• _Exercise task_:
Write out again, word for word, the lines of the entries starting with the line that contains "genus: Theristicus" and going on through the end of the entries. Leave the pictures out of your answer.

• _Extracted information_:
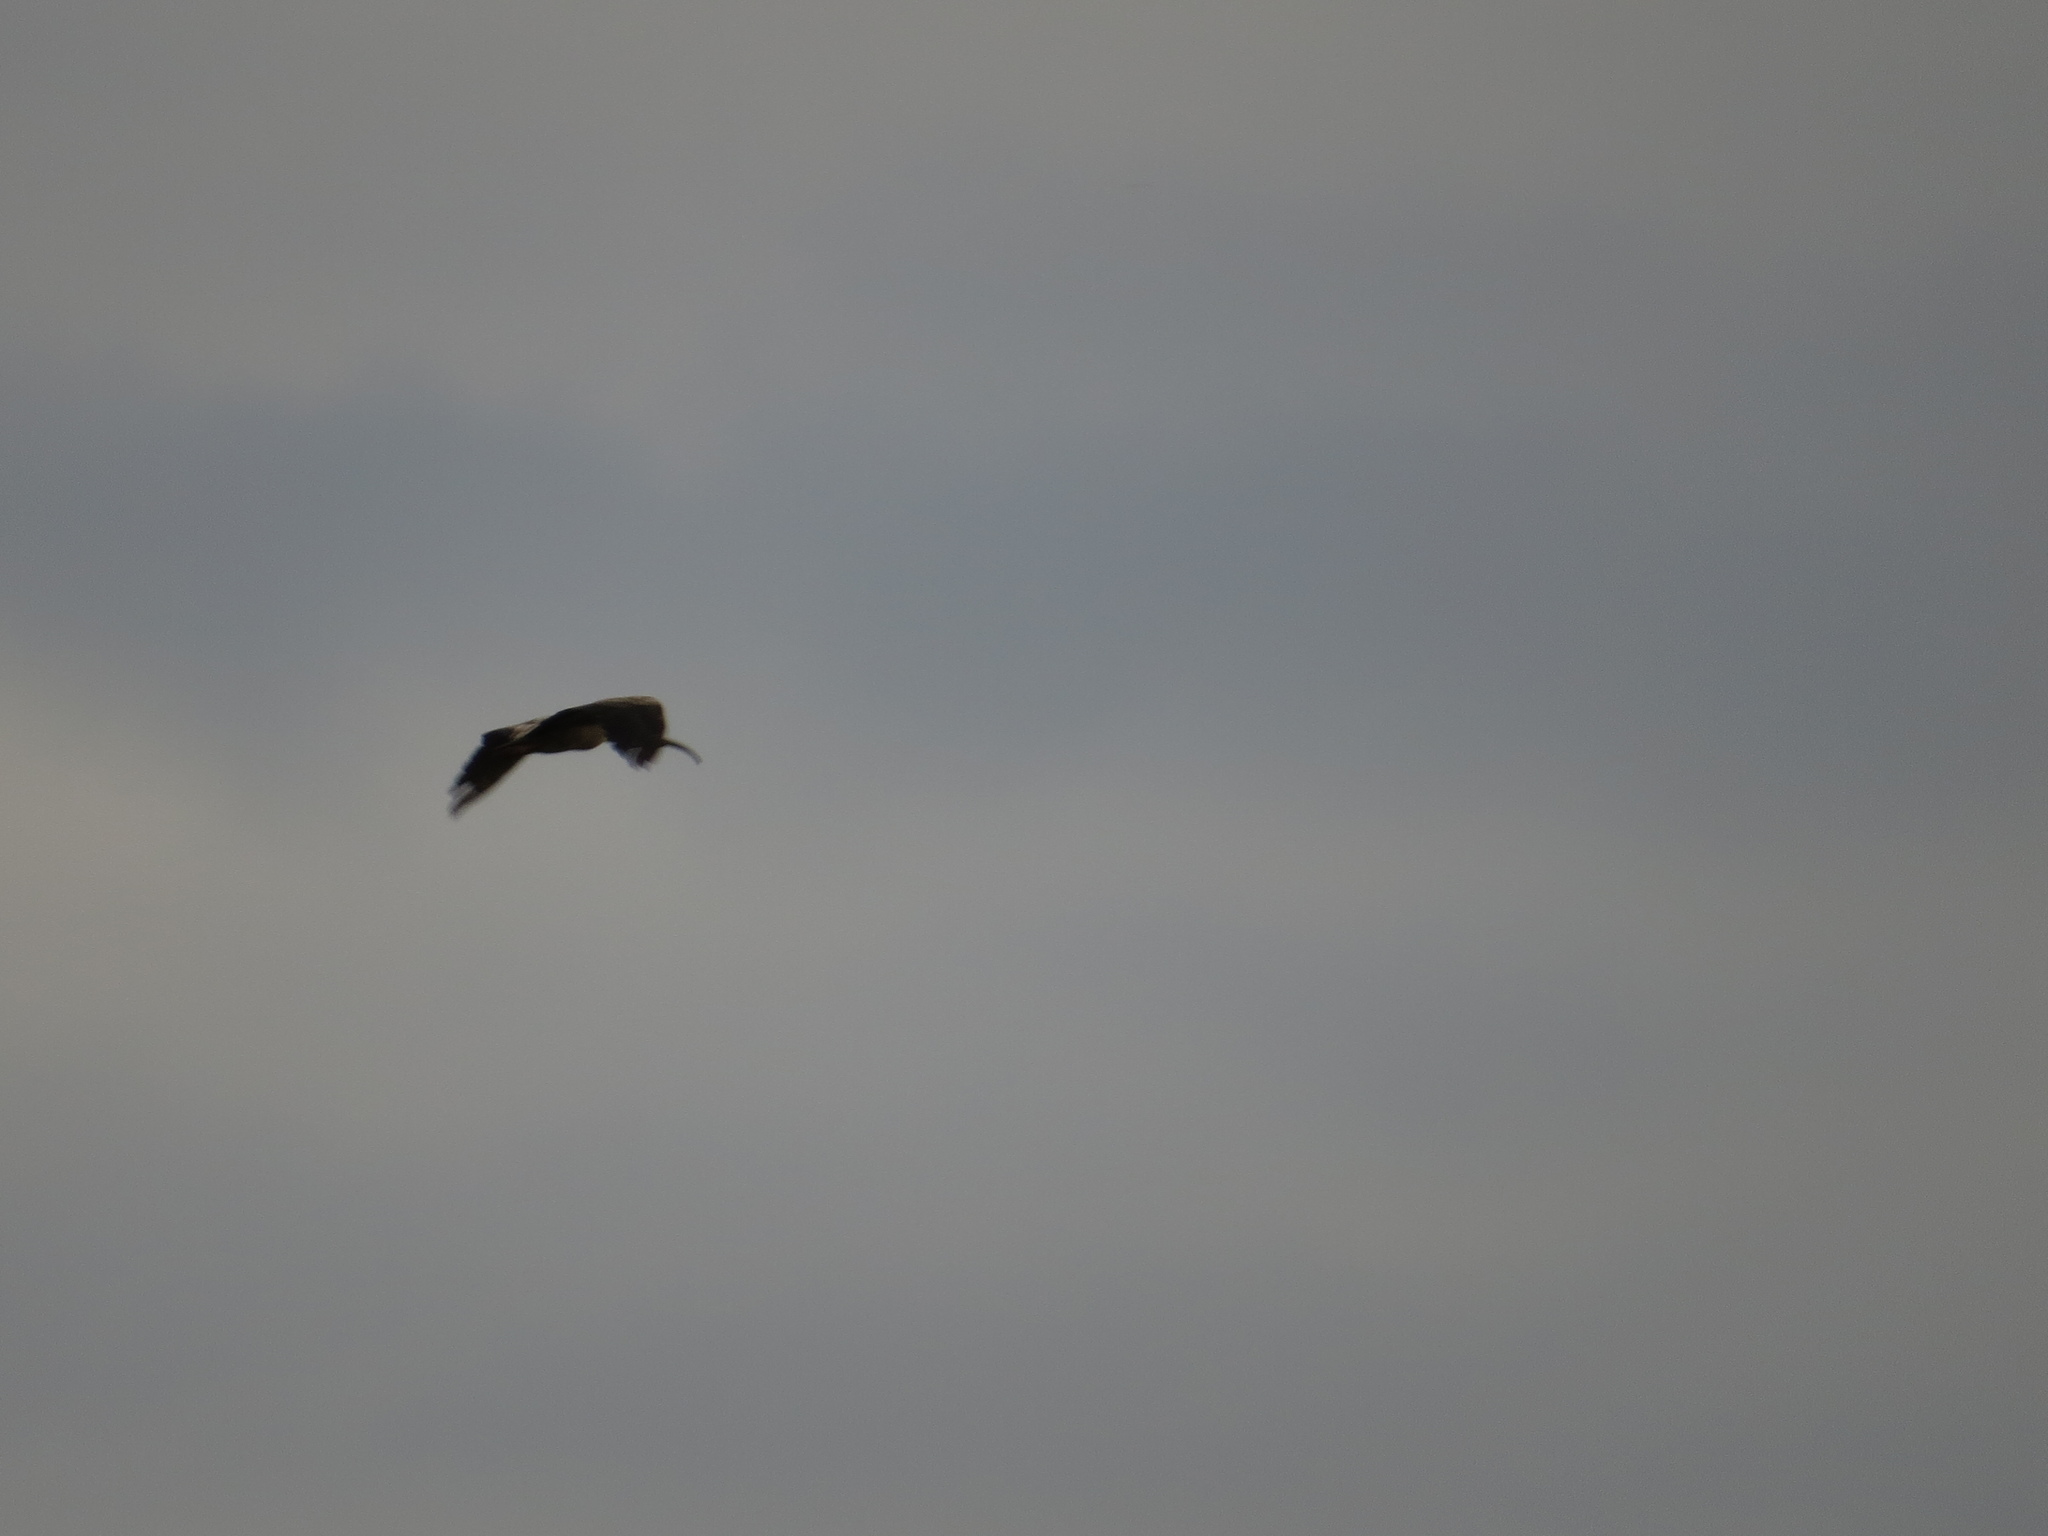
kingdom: Animalia
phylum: Chordata
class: Aves
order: Pelecaniformes
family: Threskiornithidae
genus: Theristicus
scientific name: Theristicus caerulescens
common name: Plumbeous ibis
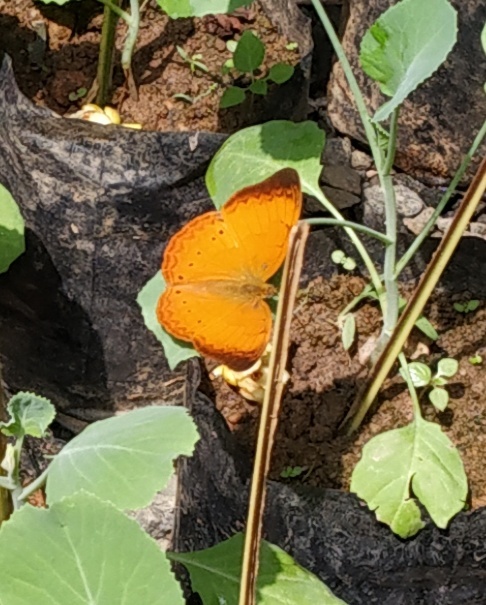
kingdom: Animalia
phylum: Arthropoda
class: Insecta
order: Lepidoptera
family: Nymphalidae
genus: Cirrochroa
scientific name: Cirrochroa thais
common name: Tamil yeoman
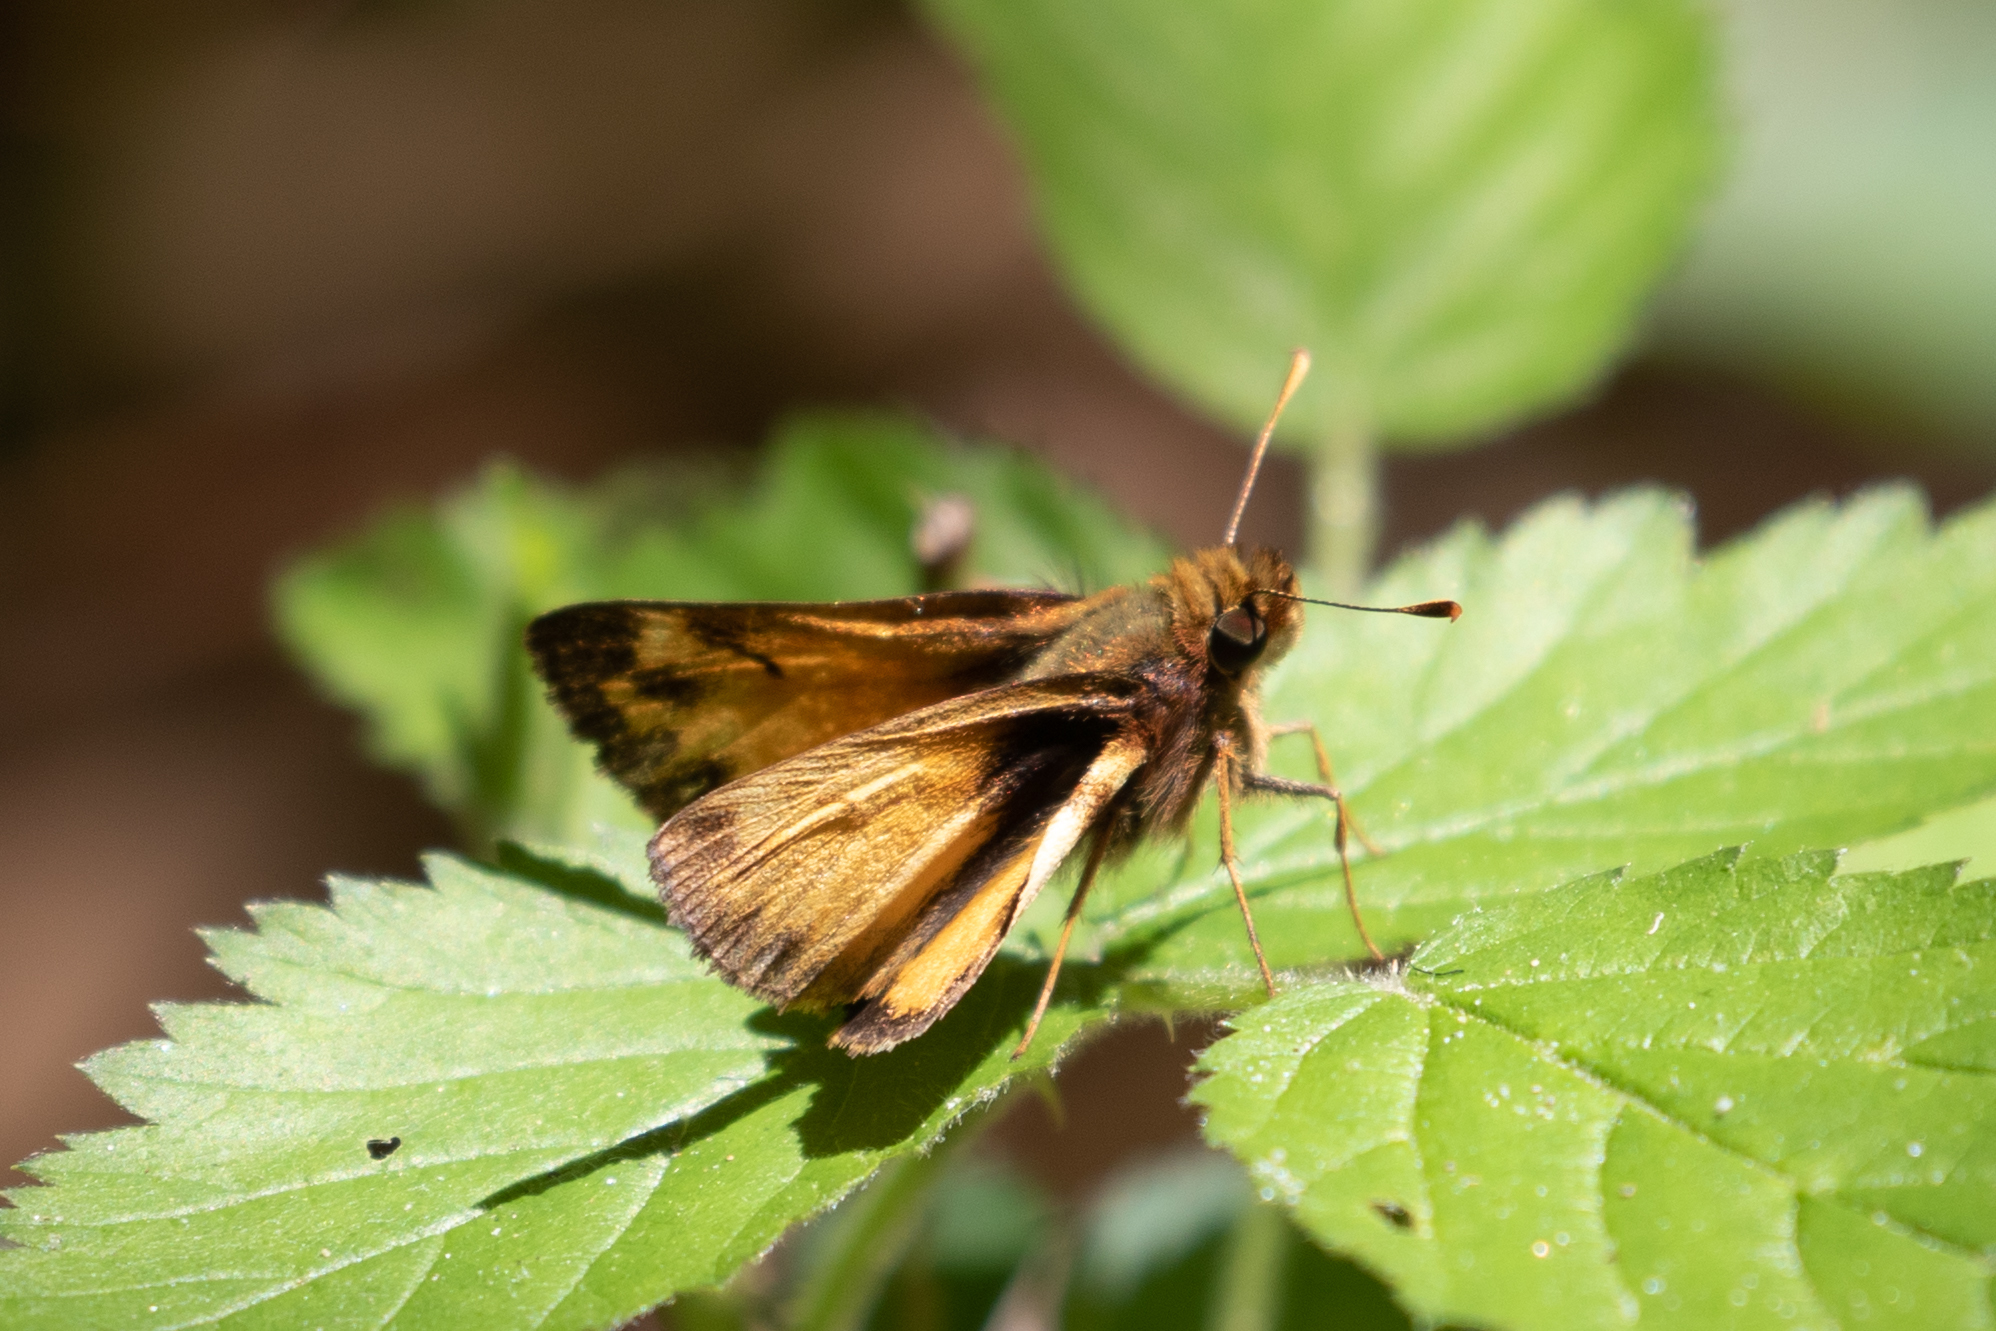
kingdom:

• _Answer_:
genus: Theristicus
scientific name: Theristicus caerulescens
common name: Plumbeous ibis
kingdom: Animalia
phylum: Arthropoda
class: Insecta
order: Lepidoptera
family: Nymphalidae
genus: Cirrochroa
scientific name: Cirrochroa thais
common name: Tamil yeoman
kingdom:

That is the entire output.